– Ты доктору показывался?
– Нет блять, сказал же! – неожиданно выходя из себя, рявкнул Соквон. Рявкнул, насколько это было возможно в его состоянии.
– Сдохнуть хочешь? Я плакать не буду, но раз уж я здесь, то мне теперь нельзя уходить просто так. Ты хоть матери показывался?
– Нет. Я работал всю неделю и каждый вечер мысленно трахал тебя, потому что физически не мог до тебя доехать.
– Тупой, – выплюнул Цукаса. – Ты совсем блять тупой. Работал еще. Перерыв взять нельзя?
– Не сейчас. Сейчас мы все закрываем… летний сезон закончился, нужно подвести итоги. Это большая работа. Я должен быть в офисе. Три больших агентства уже справились, но есть куча маленьких, с ними сложнее. Директоры там – пиздец какие медлительные. Выздоровею – всех уволю нахуй. Нахуй таких директоров. Даже поболеть не дадут.
– И ты всю неделю таскался в офис больным, а в воскресенье слег пластом, чтобы в понедельник опять пойти? – уточнил Цукаса. – Прямо японский подход. Ты еще умри прямо за письменным столом, будет очень в духе моей страны.
– Цукаса, – позвал его Соквон, прерывая его рассуждения.
– Что?
– Побудь со мной до вечера. Не уходи. Ничего не нужно, просто побудь здесь.
Что он должен был сделать? Выходной пропадал, но Цукаса сожалел не о потерянном времени, а о том, что ввязывался в еще одно дерьмо, из которого потом – он уже сейчас это видел – вряд ли смог бы выбраться без потерь. Однако оставлять больного Соквона было совсем уж не по-людски, так что он улегся на кровать и уставился в полутемный потолок.

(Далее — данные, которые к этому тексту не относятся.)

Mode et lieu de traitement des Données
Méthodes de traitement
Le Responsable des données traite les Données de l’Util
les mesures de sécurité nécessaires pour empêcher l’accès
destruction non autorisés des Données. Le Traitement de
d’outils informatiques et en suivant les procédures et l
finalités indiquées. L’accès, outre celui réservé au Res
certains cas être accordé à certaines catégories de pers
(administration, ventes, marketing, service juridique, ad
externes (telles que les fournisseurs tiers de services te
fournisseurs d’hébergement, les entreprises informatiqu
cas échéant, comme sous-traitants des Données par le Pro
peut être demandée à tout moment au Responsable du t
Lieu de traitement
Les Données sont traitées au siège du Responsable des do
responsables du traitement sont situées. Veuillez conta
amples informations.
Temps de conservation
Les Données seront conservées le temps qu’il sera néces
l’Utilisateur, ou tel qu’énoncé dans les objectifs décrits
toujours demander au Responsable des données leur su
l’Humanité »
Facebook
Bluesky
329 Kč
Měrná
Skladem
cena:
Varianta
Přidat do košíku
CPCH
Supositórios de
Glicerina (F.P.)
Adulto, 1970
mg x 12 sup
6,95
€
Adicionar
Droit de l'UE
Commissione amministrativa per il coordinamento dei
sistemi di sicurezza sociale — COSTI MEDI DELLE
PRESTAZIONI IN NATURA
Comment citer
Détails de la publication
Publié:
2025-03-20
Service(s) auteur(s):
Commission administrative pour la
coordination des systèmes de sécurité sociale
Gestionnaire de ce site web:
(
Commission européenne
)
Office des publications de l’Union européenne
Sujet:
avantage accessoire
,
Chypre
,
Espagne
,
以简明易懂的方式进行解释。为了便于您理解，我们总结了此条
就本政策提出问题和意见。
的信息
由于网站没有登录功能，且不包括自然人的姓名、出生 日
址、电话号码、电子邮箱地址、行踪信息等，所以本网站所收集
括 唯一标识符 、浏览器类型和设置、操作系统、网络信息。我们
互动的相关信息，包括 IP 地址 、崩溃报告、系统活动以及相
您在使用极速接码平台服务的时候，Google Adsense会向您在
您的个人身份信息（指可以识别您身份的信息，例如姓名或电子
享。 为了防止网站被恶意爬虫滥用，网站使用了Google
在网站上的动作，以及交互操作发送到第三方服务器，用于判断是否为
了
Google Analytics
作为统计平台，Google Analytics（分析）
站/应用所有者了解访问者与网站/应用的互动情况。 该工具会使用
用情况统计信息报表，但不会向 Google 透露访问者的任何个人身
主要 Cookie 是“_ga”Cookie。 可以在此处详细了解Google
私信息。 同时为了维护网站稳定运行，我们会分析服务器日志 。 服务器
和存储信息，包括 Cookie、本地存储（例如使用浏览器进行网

Над кроватью, прямо над изголовьем висела полка. Цукаса подумал, что даже при легком землетрясении с этой полки что-нибудь могло свалиться прямо на голову Соквону и зашибить его насмерть. С полки свешивался какой-то знакомый рукав.
– Похоже на твою толстовку, да? – проследив за его взглядом, засмеялся Соквон. – Это она.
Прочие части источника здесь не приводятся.